We may earn a commission when you buy through links in our articles. Learn more.

Alone is a horror game within a horror game within an Oculus Rift

Alone Greenwood Games

Developers are seemingly constantly finding new ways to use the Oculus Rift and the shifted perspective it provides players. Greenwood Games have hit on something with their horror game alone. When you slip on the Rift you find yourself sat on a sofa in a living room playing a game on the television before you.

That doesn’t sound so horrific. It’s when things in the game start slipping into the living room that you’ve cause to be afraid.

If you have a Rift developer kit already I’d suggest skipping the rest of this post and simply trying out the demo of the game for yourself.

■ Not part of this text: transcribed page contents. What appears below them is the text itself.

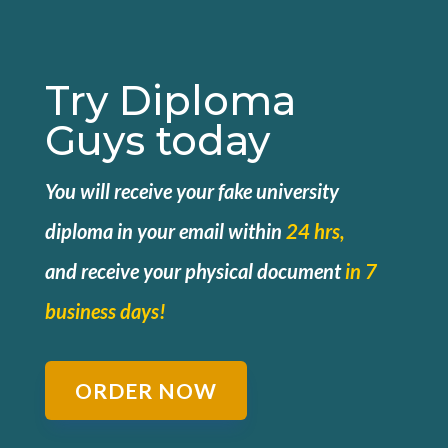
Try Diploma
Guys today
You will receive your fake university
diploma in your email within
24 hrs,
and
receive your physical document
in 7
business days!
ORDER NOW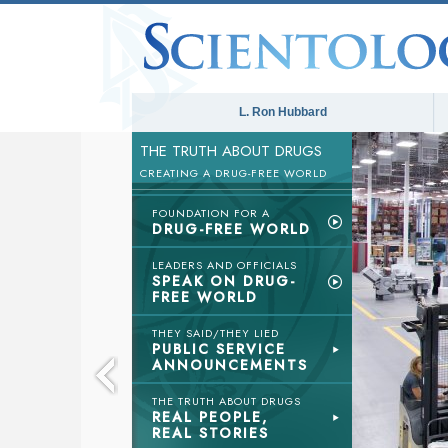
L. Ron Hubbard
THE TRUTH ABOUT DRUGS
CREATING A DRUG-FREE WORLD
FOUNDATION FOR A
DRUG-FREE WORLD
LEADERS AND OFFICIALS
SPEAK ON DRUG-
FREE WORLD
THEY SAID/THEY LIED
PUBLIC SERVICE
ANNOUNCEMENTS
THE TRUTH ABOUT DRUGS
REAL PEOPLE,
REAL STORIES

If, like me, you’re without a virtual reality headset then watch this playthrough:

The way it works is that you’re alone in a large empty house in a forest, all the windows are open and the lights are off. In front of you is a television playing a copy of a horror game, The Witching Hour. Set in the 1800s, as you play you come across notes about what horrors have taken place in the manor. The notes feed hints to you about what you should listen out for. You learn about the body being dragged across the floor in the attic just as you hear that same sound in the game. The sound’s not coming from the television, though, but from the ceiling above you in the virtual house.

Reports have it that this game within in a game construct is more immersive than other games on the Rift. In the case of VR Brotherhood he felt no compulsion to take the Rift off and search out the sounds in the real world, as he usually does with horror games, instead treating the virtual home environment as real.

I can’t wait to try it out.

Alone’s currently raising funds on Kickstarter, it’s close to $4,000 of its $25,000 target. And you can see what will be offered in the final version of the game through this pitch video:

As exciting an idea for a game alone is, and it is definitely that. I’d like to see other studios take it further.

At Gamescom I was able to try out Oculus’ virtual cinema software. It seats you in an empty cinema and throws up any .avi file you have available onto a virtual screen. It’s an eerie experience watching a film in that way but it had me forget pretty quickly I wasn’t actually in a cinema. Now if production companies coupled that virtual cinema with what Greenwood are doing in Alone you could see special releases of films where the cinema could alter to fit what was going on onscreen. Fill the cinema with fog when the film took the action into the swamp. Have shadows flicker across the walls but have the person casting them always be just out of your vision. It could make for something completely enthralling.